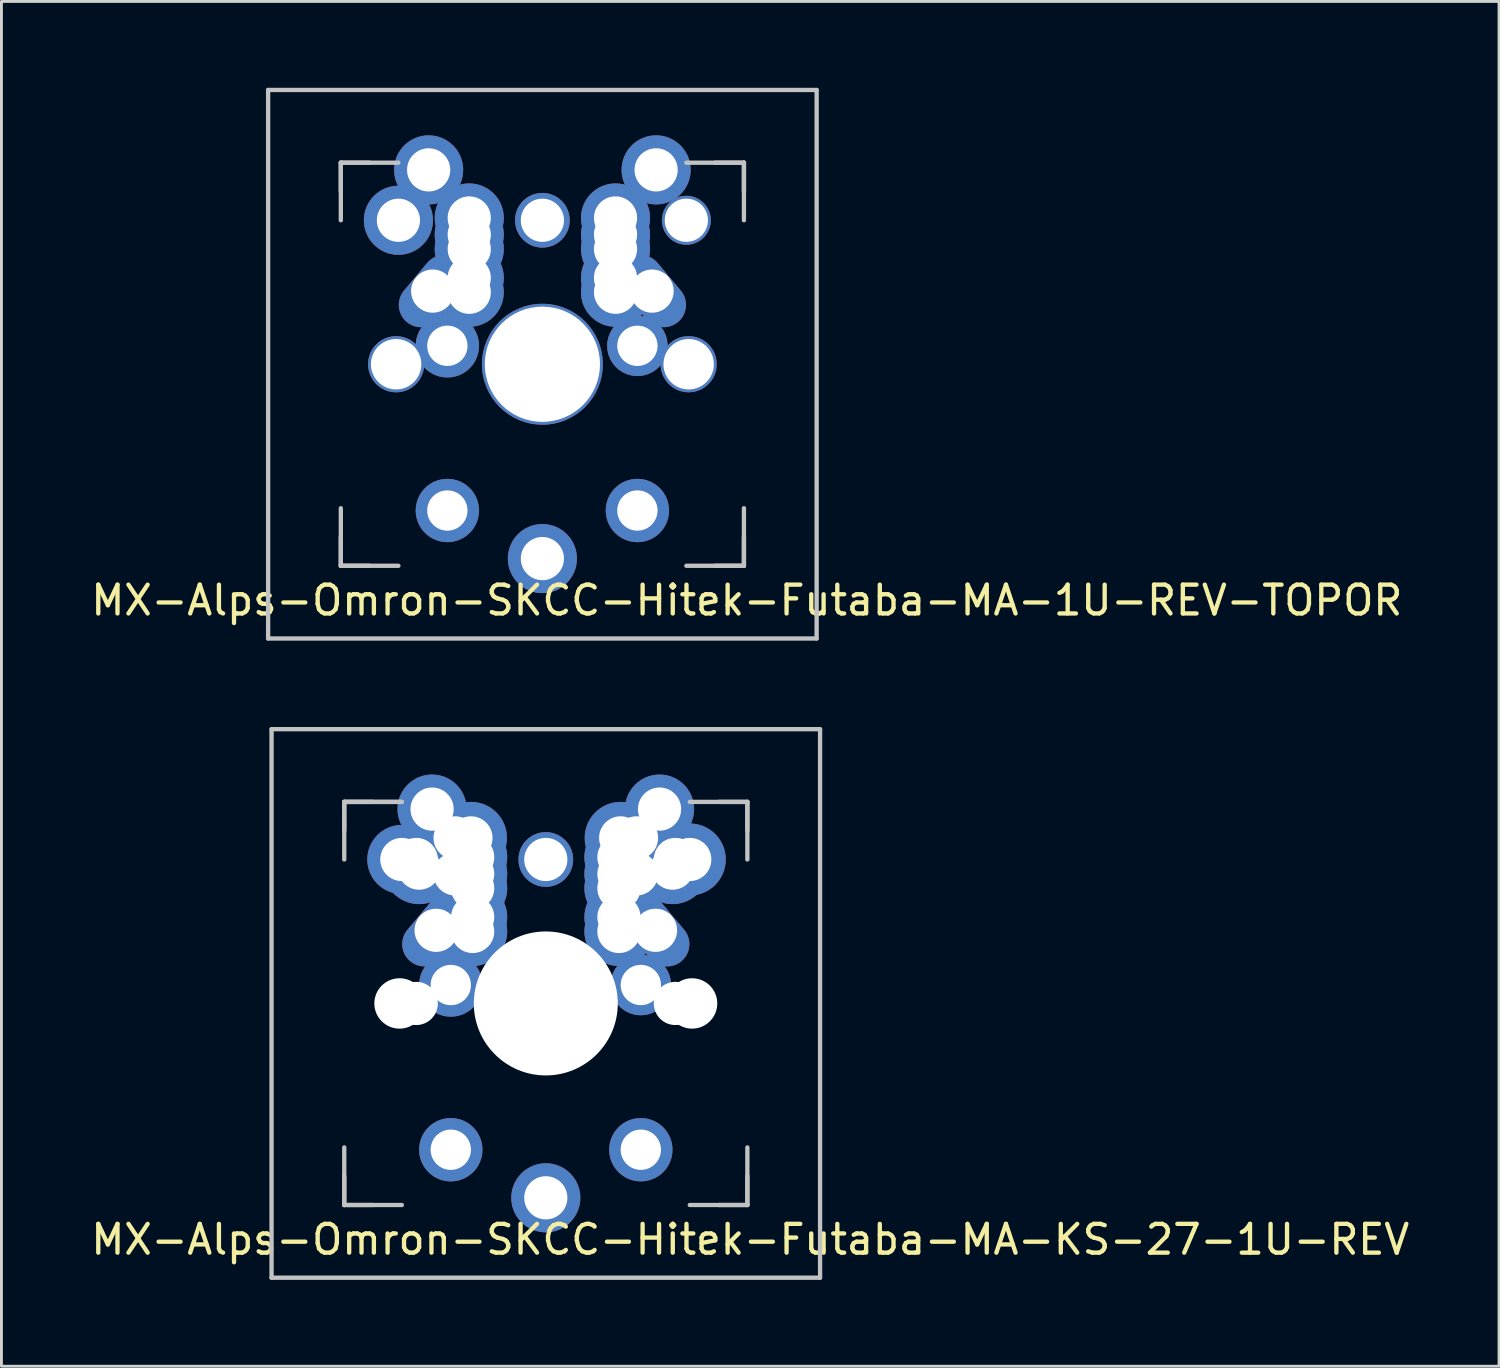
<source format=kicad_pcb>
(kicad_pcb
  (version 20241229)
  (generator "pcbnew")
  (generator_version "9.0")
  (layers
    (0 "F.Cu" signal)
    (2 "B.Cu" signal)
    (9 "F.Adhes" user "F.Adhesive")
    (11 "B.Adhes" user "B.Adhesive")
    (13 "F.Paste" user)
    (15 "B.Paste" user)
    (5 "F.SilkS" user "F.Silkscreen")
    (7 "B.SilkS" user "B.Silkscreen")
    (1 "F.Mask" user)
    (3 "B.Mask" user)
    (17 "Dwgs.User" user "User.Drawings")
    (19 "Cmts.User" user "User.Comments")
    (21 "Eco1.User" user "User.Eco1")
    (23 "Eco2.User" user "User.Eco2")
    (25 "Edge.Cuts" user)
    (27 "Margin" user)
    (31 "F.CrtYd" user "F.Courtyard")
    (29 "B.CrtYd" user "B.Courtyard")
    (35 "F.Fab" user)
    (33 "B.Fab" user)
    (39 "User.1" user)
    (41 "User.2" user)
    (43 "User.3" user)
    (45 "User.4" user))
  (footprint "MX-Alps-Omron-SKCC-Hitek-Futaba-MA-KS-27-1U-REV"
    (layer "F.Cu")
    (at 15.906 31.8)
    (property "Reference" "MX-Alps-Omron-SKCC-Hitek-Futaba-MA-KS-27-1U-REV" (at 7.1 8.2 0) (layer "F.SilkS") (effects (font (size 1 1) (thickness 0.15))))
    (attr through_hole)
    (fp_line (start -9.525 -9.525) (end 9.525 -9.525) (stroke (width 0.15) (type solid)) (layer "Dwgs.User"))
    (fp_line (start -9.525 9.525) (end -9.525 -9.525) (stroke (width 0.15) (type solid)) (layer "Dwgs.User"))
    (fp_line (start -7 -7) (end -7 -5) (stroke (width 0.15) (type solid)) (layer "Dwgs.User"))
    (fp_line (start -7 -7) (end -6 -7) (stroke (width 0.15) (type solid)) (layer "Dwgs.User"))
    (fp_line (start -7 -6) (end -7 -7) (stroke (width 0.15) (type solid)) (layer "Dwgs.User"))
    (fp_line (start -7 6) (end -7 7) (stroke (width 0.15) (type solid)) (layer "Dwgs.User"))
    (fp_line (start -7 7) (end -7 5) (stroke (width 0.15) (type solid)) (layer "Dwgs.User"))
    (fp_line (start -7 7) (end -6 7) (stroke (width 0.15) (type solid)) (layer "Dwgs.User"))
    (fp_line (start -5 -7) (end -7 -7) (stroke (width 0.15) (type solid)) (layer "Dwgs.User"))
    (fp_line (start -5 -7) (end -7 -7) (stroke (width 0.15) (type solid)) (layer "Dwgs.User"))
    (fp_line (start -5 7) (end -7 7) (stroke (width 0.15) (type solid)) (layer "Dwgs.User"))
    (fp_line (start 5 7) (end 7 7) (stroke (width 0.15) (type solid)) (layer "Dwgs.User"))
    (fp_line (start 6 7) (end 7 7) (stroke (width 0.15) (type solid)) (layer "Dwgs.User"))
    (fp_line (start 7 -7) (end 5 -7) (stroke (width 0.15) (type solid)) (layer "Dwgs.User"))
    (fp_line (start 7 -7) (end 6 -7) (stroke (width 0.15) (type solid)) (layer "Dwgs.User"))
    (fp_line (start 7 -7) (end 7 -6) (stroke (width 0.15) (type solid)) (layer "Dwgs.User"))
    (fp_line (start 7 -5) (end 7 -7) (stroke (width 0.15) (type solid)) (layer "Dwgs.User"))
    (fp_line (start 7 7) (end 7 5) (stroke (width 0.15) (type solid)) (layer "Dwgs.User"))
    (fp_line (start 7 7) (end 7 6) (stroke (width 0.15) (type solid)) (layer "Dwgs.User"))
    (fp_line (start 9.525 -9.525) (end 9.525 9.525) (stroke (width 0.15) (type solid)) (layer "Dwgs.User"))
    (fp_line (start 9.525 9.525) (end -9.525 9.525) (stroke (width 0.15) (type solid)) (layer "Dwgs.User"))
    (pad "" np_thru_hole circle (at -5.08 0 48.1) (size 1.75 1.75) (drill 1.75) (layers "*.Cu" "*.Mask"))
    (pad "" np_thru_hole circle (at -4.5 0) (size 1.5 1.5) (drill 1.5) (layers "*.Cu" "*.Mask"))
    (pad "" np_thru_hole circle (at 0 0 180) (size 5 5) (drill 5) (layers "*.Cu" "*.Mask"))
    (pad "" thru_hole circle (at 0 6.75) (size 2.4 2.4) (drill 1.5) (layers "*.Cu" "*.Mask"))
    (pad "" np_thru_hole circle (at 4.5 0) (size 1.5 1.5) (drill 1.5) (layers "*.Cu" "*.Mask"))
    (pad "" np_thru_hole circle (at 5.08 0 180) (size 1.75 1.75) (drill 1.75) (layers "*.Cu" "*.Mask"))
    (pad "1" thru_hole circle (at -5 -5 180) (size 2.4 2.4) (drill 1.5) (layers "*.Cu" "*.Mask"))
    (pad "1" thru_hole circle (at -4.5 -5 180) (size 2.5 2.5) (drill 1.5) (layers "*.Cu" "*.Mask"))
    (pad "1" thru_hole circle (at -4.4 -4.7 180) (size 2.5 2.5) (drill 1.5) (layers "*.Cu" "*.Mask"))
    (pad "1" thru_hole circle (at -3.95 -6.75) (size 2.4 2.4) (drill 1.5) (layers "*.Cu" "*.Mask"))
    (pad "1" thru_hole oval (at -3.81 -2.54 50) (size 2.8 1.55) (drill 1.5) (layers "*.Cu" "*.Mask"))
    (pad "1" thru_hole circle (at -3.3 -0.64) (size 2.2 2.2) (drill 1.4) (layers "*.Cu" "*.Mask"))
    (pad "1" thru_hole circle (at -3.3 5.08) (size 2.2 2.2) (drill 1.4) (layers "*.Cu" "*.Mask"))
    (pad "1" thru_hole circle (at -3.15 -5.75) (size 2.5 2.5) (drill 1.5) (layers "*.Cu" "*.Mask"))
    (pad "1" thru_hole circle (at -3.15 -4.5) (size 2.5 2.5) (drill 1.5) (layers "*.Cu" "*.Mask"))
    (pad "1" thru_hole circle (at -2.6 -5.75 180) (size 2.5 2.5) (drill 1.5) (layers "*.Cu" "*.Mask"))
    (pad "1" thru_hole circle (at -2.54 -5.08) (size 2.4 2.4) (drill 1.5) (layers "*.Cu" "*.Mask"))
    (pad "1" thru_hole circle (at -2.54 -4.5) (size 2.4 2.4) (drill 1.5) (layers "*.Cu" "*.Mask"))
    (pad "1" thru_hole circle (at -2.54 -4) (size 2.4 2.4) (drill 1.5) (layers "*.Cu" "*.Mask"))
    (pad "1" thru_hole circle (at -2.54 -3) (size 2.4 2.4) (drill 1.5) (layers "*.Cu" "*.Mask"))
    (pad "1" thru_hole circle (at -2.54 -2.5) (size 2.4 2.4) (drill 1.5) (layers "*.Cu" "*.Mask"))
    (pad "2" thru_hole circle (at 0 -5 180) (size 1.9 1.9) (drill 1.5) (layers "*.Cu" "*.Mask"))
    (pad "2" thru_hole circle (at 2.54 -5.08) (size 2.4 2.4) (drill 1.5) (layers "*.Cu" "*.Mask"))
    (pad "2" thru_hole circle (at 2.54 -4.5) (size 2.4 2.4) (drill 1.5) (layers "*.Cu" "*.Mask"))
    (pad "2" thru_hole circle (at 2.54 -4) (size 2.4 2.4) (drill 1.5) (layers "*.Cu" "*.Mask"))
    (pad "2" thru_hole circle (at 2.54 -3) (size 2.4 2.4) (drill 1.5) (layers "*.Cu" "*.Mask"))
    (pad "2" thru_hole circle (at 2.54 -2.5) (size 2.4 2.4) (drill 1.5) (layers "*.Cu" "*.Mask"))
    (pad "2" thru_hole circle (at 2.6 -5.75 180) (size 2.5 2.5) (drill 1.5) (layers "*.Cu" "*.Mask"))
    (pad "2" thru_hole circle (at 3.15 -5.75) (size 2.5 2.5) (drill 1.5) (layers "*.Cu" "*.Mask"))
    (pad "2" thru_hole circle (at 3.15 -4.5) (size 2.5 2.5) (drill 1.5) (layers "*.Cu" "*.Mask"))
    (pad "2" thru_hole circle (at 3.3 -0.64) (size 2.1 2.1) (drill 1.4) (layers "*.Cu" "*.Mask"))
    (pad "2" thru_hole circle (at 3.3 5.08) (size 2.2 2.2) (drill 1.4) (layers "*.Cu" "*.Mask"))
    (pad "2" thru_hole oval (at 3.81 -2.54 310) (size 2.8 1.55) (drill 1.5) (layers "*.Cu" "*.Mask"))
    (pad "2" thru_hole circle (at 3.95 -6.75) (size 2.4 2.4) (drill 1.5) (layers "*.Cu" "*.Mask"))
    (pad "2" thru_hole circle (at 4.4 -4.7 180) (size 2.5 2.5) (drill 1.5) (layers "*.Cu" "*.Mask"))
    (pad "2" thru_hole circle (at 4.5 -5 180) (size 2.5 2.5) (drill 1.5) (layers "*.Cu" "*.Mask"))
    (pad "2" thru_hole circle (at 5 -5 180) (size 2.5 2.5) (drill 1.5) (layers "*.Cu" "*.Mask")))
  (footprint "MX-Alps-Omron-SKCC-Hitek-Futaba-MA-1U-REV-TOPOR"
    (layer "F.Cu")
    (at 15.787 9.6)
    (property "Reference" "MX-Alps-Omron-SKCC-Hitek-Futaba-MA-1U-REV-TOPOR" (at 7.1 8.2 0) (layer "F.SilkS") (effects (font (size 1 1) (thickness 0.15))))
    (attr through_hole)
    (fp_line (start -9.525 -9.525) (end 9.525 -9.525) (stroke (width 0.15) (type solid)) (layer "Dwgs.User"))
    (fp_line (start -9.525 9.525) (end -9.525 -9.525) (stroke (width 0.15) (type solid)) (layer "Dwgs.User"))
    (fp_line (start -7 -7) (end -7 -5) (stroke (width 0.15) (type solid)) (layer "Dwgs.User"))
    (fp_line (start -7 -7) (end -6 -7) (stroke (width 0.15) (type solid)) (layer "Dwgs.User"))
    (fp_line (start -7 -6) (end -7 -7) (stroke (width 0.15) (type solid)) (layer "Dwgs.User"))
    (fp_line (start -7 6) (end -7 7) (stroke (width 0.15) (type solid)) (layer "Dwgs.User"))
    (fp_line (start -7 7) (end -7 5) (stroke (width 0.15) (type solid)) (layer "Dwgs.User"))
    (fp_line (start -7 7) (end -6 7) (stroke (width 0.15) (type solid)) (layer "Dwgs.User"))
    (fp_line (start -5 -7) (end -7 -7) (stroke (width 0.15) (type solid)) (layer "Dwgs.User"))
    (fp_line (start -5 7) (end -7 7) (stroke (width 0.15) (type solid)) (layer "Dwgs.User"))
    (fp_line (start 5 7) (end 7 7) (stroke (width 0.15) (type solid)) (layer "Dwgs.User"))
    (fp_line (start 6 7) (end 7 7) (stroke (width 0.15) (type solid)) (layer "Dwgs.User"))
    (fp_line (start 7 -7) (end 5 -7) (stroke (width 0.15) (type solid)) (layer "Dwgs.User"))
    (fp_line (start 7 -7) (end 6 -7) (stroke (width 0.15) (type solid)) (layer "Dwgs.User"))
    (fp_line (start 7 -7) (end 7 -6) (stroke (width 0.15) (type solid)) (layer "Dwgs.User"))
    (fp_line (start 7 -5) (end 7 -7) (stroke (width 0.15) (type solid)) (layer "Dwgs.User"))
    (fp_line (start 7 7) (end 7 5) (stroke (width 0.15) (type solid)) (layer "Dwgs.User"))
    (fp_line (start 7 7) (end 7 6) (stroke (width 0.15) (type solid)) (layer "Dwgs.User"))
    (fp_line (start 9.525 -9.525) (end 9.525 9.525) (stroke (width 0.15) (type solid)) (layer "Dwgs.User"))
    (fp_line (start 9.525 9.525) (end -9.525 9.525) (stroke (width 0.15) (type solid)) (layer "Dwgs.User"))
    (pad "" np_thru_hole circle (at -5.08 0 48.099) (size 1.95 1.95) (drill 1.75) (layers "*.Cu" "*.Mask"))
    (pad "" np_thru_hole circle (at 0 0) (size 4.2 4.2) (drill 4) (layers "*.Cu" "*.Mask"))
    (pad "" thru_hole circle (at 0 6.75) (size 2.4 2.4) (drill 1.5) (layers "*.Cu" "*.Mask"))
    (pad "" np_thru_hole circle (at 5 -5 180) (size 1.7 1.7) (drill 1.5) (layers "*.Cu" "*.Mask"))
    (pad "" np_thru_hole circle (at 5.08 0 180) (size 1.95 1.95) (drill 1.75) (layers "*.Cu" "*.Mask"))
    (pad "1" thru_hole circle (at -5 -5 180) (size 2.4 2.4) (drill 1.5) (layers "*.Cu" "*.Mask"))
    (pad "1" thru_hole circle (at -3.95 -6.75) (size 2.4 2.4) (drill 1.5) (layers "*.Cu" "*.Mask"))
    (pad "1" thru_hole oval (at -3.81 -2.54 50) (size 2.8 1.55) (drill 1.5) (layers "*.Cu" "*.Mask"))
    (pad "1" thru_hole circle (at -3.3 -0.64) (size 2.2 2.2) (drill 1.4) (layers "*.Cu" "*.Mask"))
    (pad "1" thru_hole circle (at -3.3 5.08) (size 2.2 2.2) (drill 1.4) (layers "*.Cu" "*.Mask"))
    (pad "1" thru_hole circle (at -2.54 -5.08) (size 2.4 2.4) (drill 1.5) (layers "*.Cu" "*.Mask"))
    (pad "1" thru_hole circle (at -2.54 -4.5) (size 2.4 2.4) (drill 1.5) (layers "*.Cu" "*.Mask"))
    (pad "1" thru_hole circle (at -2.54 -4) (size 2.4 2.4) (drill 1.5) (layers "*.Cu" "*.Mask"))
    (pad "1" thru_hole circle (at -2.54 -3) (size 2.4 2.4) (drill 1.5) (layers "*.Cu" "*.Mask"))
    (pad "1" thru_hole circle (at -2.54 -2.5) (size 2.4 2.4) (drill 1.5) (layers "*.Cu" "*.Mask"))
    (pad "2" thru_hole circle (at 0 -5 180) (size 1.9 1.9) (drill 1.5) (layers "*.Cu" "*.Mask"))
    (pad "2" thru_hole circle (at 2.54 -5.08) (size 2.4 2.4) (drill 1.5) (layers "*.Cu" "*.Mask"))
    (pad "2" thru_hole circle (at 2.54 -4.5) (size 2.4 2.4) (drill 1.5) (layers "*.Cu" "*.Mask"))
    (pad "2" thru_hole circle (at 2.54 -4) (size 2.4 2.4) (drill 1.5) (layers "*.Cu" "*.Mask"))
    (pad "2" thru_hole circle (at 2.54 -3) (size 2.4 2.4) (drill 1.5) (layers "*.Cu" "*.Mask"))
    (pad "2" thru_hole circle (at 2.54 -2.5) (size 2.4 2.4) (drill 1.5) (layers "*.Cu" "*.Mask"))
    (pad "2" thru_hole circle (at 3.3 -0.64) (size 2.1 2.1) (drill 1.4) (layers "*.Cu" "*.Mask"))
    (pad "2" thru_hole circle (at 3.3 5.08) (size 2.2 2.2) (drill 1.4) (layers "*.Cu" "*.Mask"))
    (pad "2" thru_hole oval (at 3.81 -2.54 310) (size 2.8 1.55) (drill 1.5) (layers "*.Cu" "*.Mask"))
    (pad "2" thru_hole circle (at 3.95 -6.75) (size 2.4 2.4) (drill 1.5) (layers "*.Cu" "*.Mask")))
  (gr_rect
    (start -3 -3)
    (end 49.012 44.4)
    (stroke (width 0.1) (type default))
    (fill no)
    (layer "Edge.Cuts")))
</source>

Activity —
From the listing above, copy out each line where the word "TOPOR" appears.

The answer —
  (footprint "MX-Alps-Omron-SKCC-Hitek-Futaba-MA-1U-REV-TOPOR"
    (property "Reference" "MX-Alps-Omron-SKCC-Hitek-Futaba-MA-1U-REV-TOPOR" (at 7.1 8.2 0) (layer "F.SilkS") (effects (font (size 1 1) (thickness 0.15))))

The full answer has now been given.